02-23-2024 07:05 AM - edited 03-19-2024 01:27 AM
Me again
Is there a way to apply more than one significant change in the ISE CLI and having a final restart of the application, instead of having to wait for a ISE restart every time one of them is applied?
I had to modify an IP address of an interface and add two ip host ... and in total I experienced 3 restarts. Each time is 10 minutes.
TIA, Gio
02-23-2024 07:21 AM
Welcome back Gio. I think the only option you would have in these cases would be to trying to type "no" when ISE prompts you for the services restart and see if it allows you to carry on with the other changes.
02-23-2024 07:24 AM
Yeah, sorry. It slipped my mind such a simple answer. Too busy on many fronts that I lost the capability to stop and think.
Thanks again @Aref
02-23-2024 07:38 AM - edited 02-23-2024 07:38 AM
No worries Gio, I hear you man : - )
06-08-2025 05:30 AM
So this doesn't actually work. If you type No then the config doesn't get applied (No basically means abort what you just configured).

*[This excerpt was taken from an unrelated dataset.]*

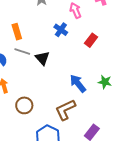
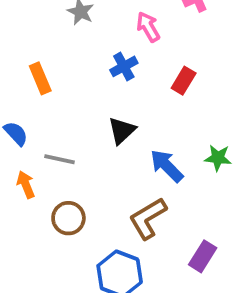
blue cross: (61, 30) -> (124, 66), turned 32
gray line: (22, 52) -> (59, 159), moved
black triangle: (42, 58) -> (122, 131), moved, turned 35

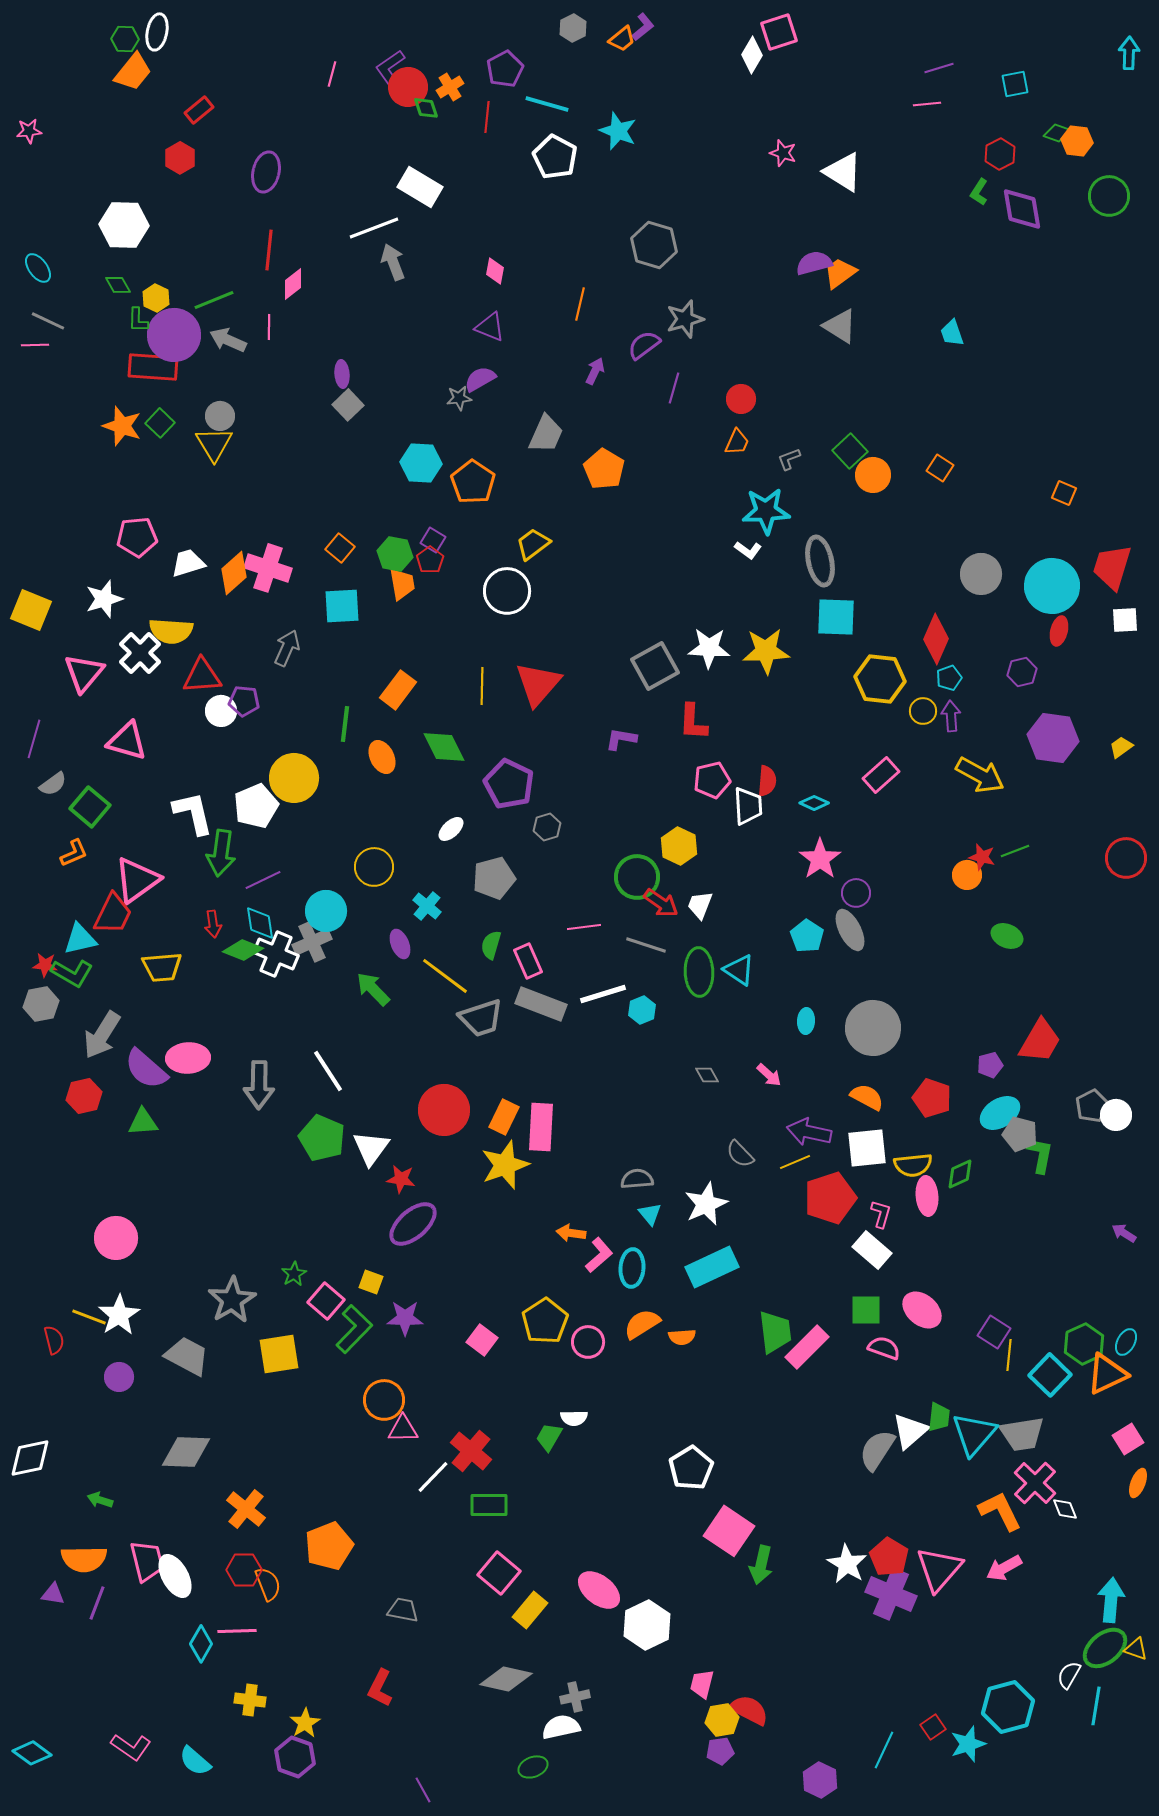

03-19-2024 08:38 AM - edited 03-19-2024 08:39 AM
There is a little-known command to do this: reset-config (do not confuse this with application reset-config ise)
See details about this command documented in Reset ISE host OS config with a single CLI?
12-03-2025 08:47 AM
Hi @thomas, thanks for your answer! I have the same problem, reset-config is definitely useful when you need to re-address or re-name a node from scratch, and it does solve the “single restart” problem for the initial baseline configuration.
However, it still falls short for more advanced or incremental interface work. For example:
Assigning multiple IPv6 addresses to the same NIC (GUA + ULA)
Configuring secondary interfaces dedicated to CWA, guest portals, or provisioning
Applying any additional L3 parameters beyond the basic IP/gateway/DNS/NTP set
All of those still trigger ISE to restart services per change, and resetting the entire node per command line until you enter everything isn’t practical in a production deployment.
I also tested stopping services first (application stop ise) hoping to stage multiple interface modifications, but ISE auto-starts services as soon as the first network change is committed, so batching changes that way isn't possible either.
So while reset-config is great for clean slate scenarios, it seems we still don’t have a supported way to make multiple advanced network-level changes and then do a single consolidated restart afterward. It would be really helpful if Cisco added a way to queue OS-level networking changes.